During the last couple of months the EU has been analysing a number of possibilities to address the current crisis regarding tax crimes and AML.
In that fight, a number of regulations and directives have been produced to foster cooperation and harmonisation within the EU.
The report highlighted a number of issues regarding tax matters, and found that some initial solutions and regulatory items are in place to effectively address the matter, given the current rules of cooperation and transparency.
As a second issue, AML has been in the centre of EU concern following the numerous banks linked to money laundering (ML) and the ineffective fight against financing of terrorism (TF), corruption (CB) and proliferation of massive destruction weapons (PW).

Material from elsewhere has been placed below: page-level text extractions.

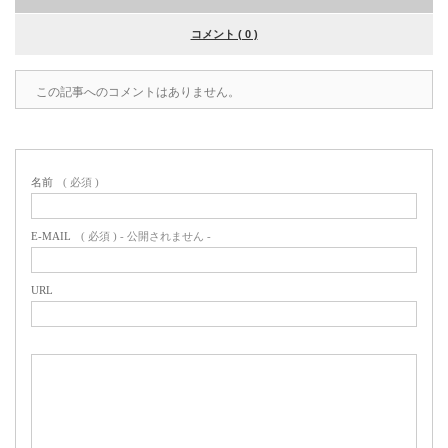
コメント ( 0 )
この記事へのコメントはありません。
名前
( 必須 )
E-MAIL
( 必須 ) - 公開されません -
URL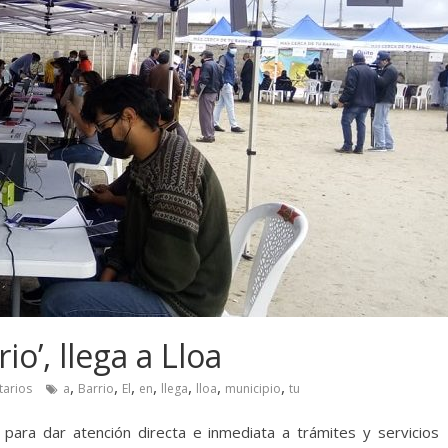
io’, llega a Lloa
,
,
,
,
,
,
,
arios
a
Barrio
El
en
llega
lloa
municipio
tu
o para dar atención directa e inmediata a trámites y servicios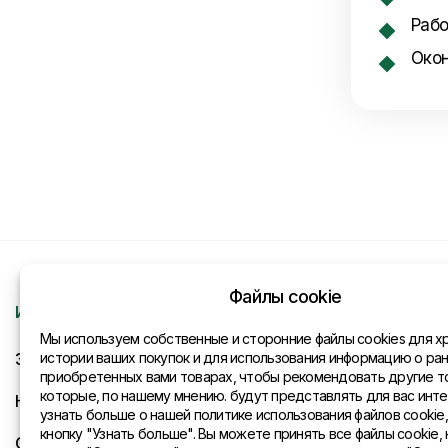
Рабо
Окон
Файлы cookie
Информация
Контакты
Мы используем собственные и сторонние файлы cookies для х
Запрос
истории ваших покупок и для использования информацию о ра
Общая инфо
приобретенных вами товарах, чтобы рекомендовать другие т
которые, по нашему мнению. будут представлять для вас инте
Новости
Представите
узнать больше о нашей политике использования файлов cookie
кнопку "Узнать больше". Вы можете принять все файлы cookie, 
Оплата и доставка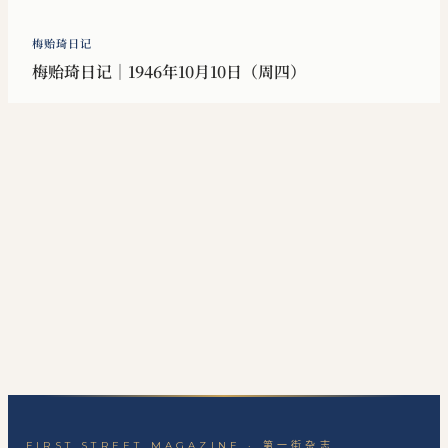
梅贻琦日记
梅贻琦日记｜1946年10月10日（周四）
FIRST STREET MAGAZINE · 第一街杂志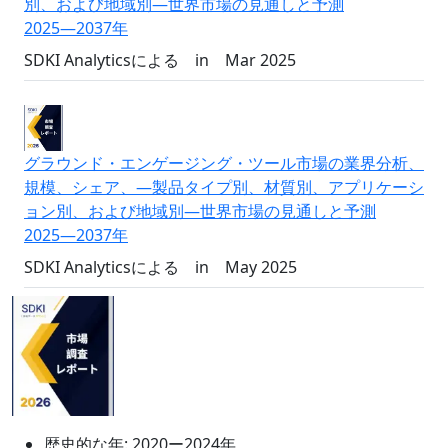
別、および地域別―世界市場の見通しと予測
2025―2037年
SDKI Analyticsによる
in
Mar 2025
グラウンド・エンゲージング・ツール市場の業界分析、
規模、シェア、―製品タイプ別、材質別、アプリケーシ
ョン別、および地域別―世界市場の見通しと予測
2025―2037年
SDKI Analyticsによる
in
May 2025
歴史的な年:
2020ー2024年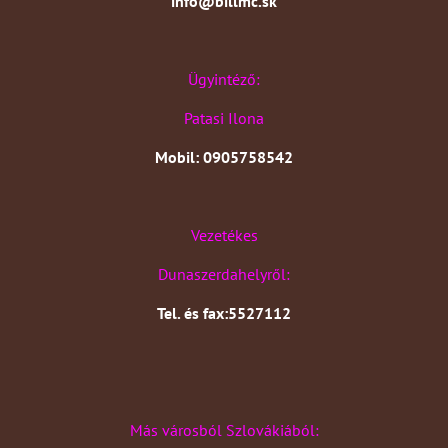
info@billmc.sk
Ügyintéző:
Patasi Ilona
Mobil: 0905758542
Vezetékes
Dunaszerdahelyről:
Tel. és fax:5527112
Más városból Szlovákiából: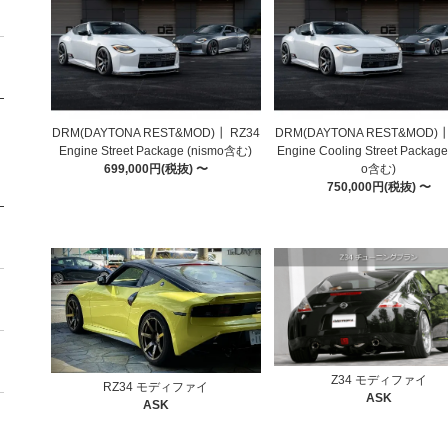
DRM(DAYTONA REST&MOD)┃ RZ34
DRM(DAYTONA REST&MOD)┃
Engine Street Package (nismo含む)
Engine Cooling Street Package
699,000円(税抜) 〜
o含む)
750,000円(税抜) 〜
Z34 モディファイ
RZ34 モディファイ
ASK
ASK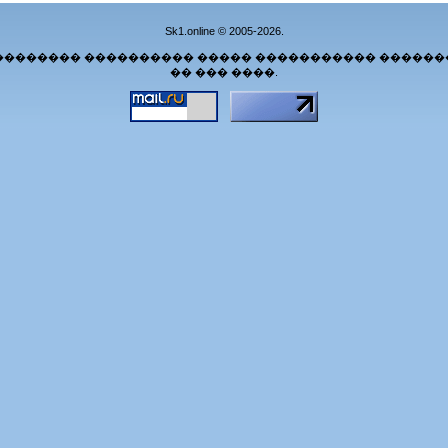
Sk1.online © 2005-2026.
�������� ���������� ����� ����������� ������
�� ��� ����.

It was noted that the legal tool of directives is showing to be inefficient for the treatment of ML/TF/BC/PW, therefore, the institution of more harmonised political and legislative tools is envisaged (E.g. Regulations).
The decision named pivotal to develop supervisory powers of existing agencies and the creation of new agencies at EU level or even at global level (E.g. case of the Global tax transparency initiative at United Nations level).
The report concluded that local supervisors may see their independency compromised given their interaction with local practitioners and the importance that an entity or a sector may have in the local economy and in the country strategy, having as result un-harmonised application of professional obligations.
A new AML EU supervisor was proposed, and was noted the need to deliver this newly created agency with powers, budget and human capital as well as with the possibility of taking action over supervisors and private participants including revocation of licenses (letting EBA taking care of the banking sector as from the present).
The application of those rules will be direct to all Obliged Entities as described in the 5AMLD.
As part of the enforcement elements analysed, was noted and implemented that sanctions should include Senior Officers and decision makers, key officials as well as dissuasive measures to prevent and stop any breach of the AML rules and regulations.
Furthermore, simplified procedures are to be set to facilitate the freeze of assets, the sharing of information and the investigations upon cross boarding violations.
At international level, was noted that the implementation of a black list in Europe is necessary and that the methodology utilised for the first production is sound and effective.
Preoccupation was highlighted in regards to the implementation of a sound AML regime and the effectiveness of such regime in Switzerland.
A note was made in regards to the need of intermediaries to enforce actions of compliance and supervisors to effectively inforce AML and Tax rules in any intermediary.
As a closing note to this summary, was stated that 85% of global investment passes through the Netherlands, Luxembourg, Hong Kong, The British Virgin Islands, Bermuda, the Cayman Islands, Ireland and Singapore so this jurisdictions should be subject to special scrutiny and understanding (Note escalated to United Nations and the Financial Action Task Force FATF) fact that may impact the extent and deepness of the FATF review and the several previous that Luxembourg will face in the period 2019-2021.